● Data for this task
++++++++++

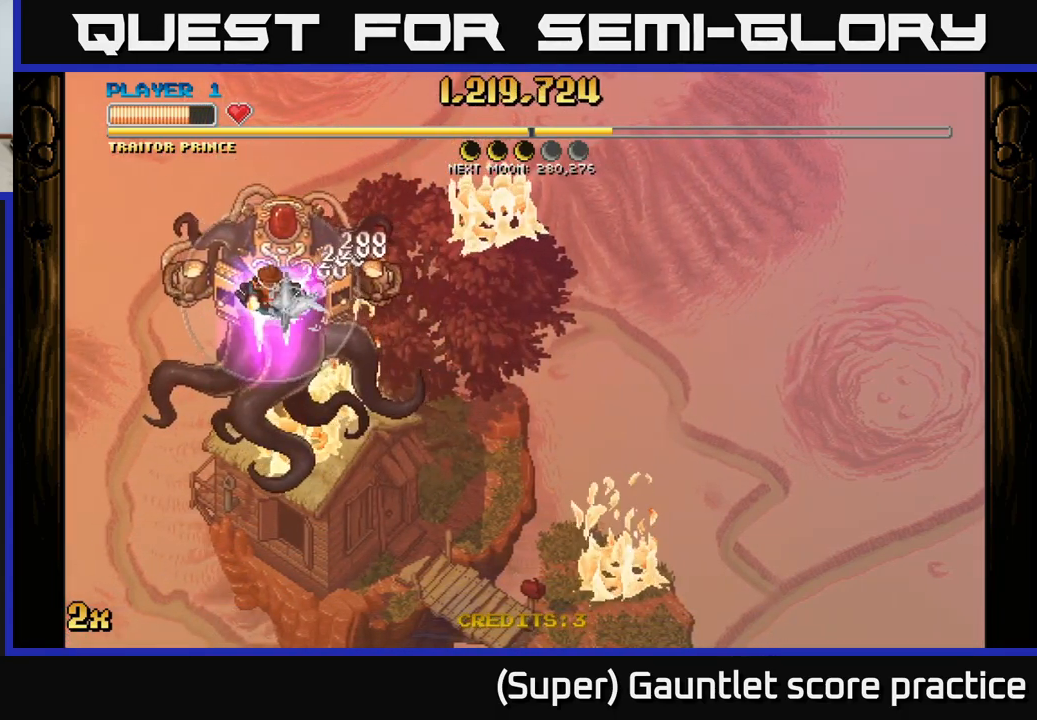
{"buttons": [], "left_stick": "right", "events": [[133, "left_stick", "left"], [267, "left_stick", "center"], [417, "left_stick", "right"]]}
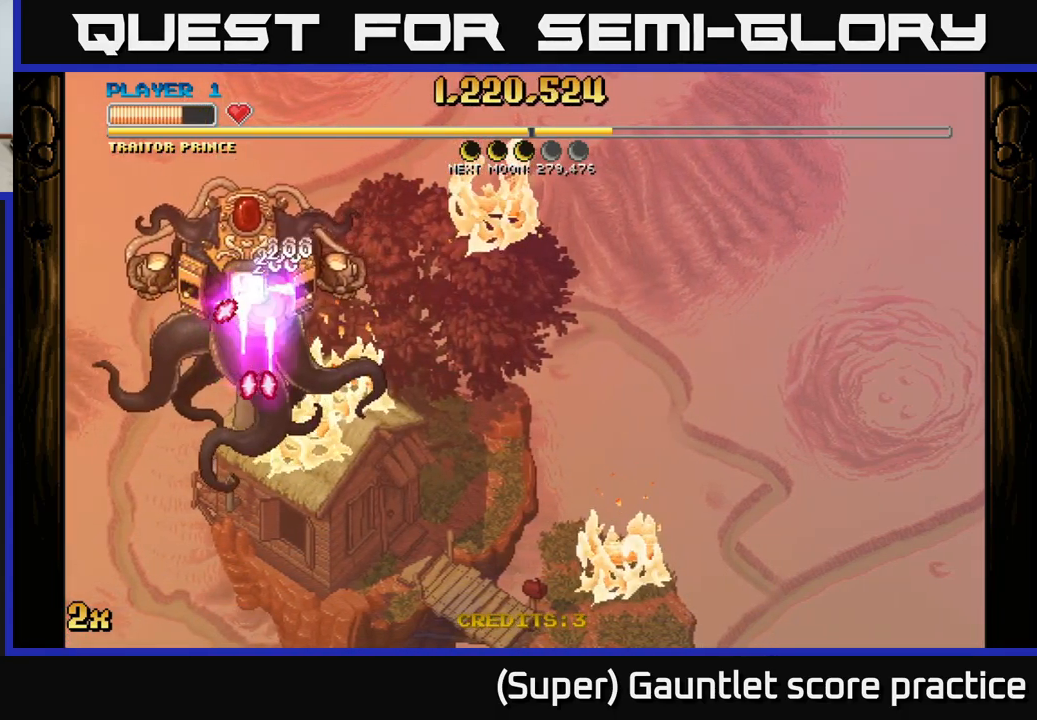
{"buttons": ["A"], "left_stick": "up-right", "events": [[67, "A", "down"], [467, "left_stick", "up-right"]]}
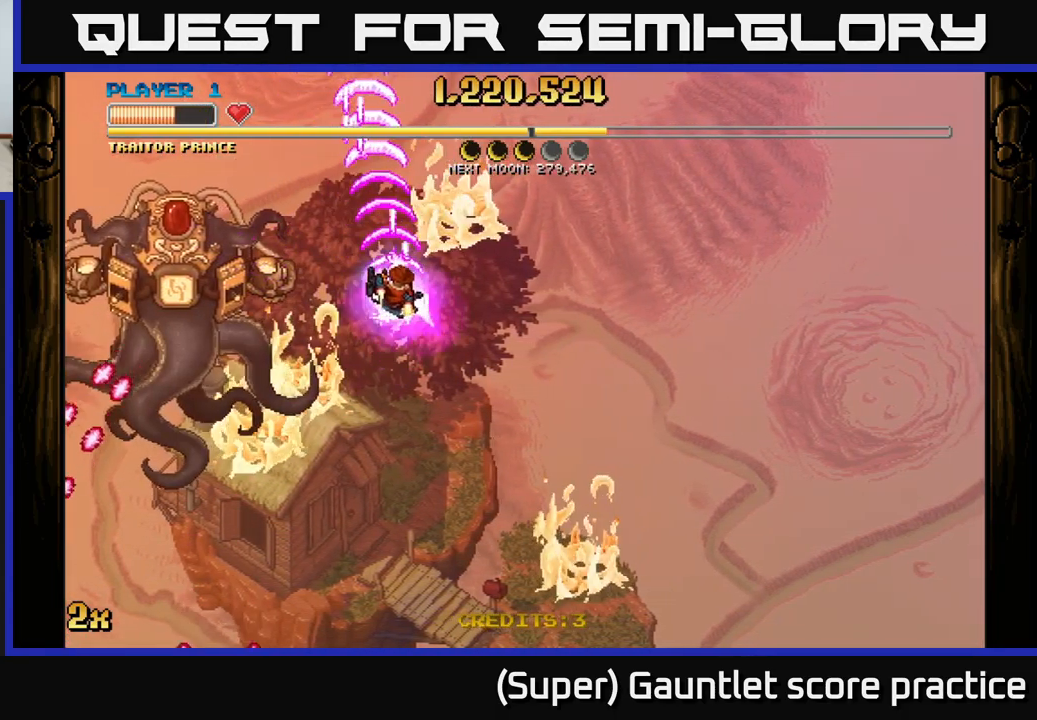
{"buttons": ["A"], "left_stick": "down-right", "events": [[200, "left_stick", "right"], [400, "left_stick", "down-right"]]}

++++++++++

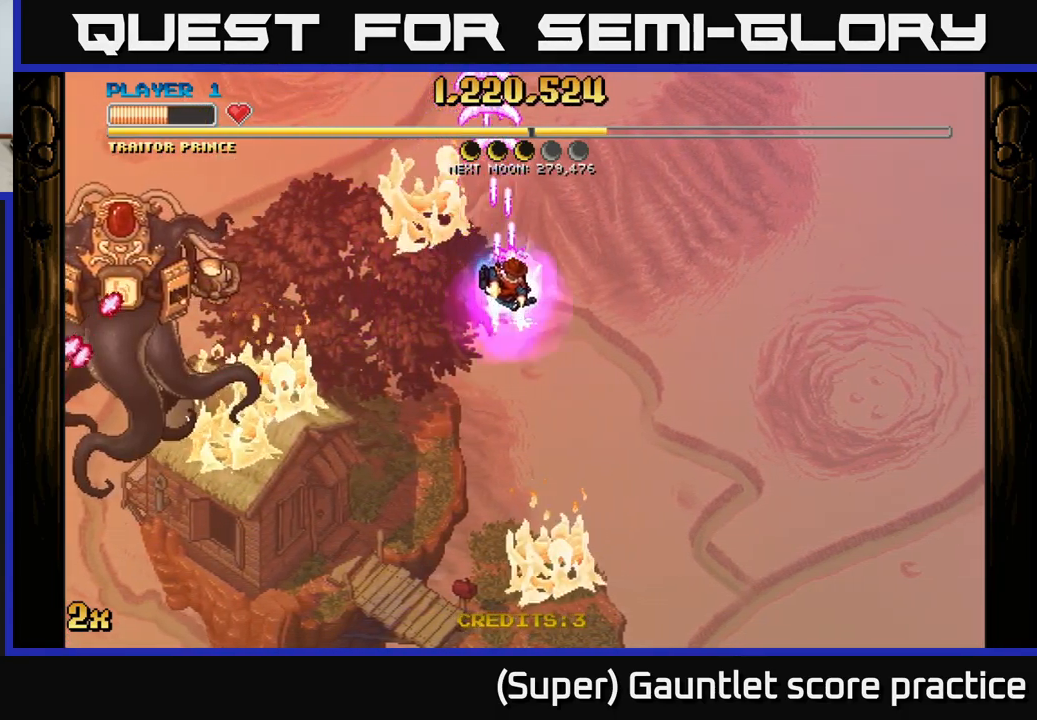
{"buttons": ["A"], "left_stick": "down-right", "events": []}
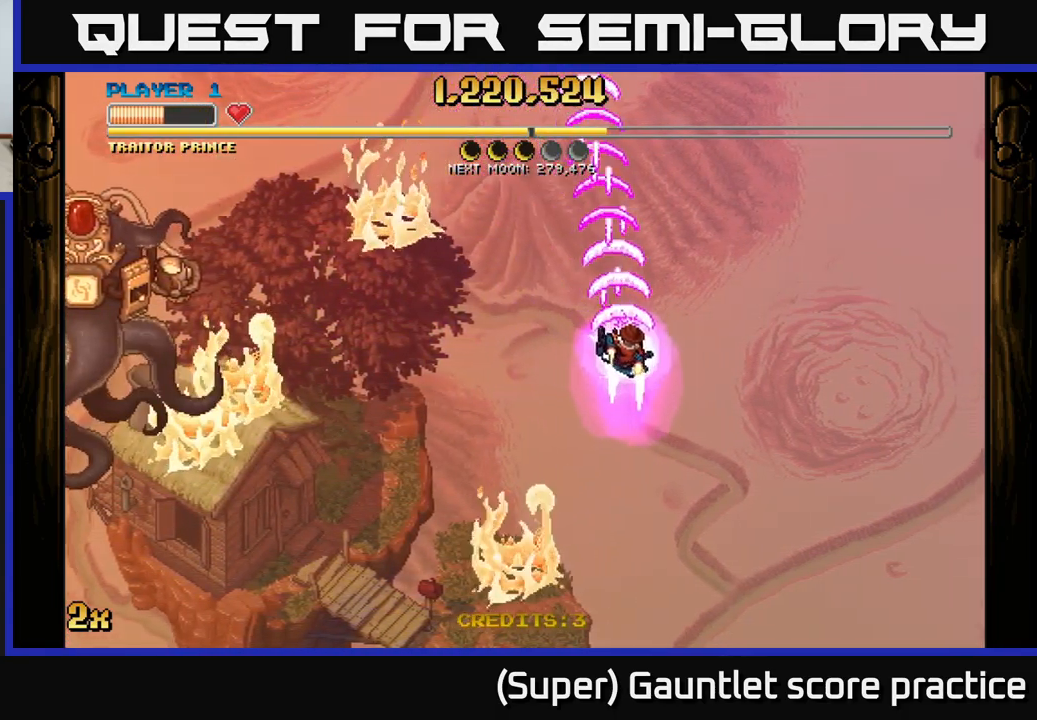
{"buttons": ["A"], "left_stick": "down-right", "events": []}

++++++++++

● What you will do
Lines in the listing that include the word "down": how many are there? Give the number alone.

● Answer to the problem
4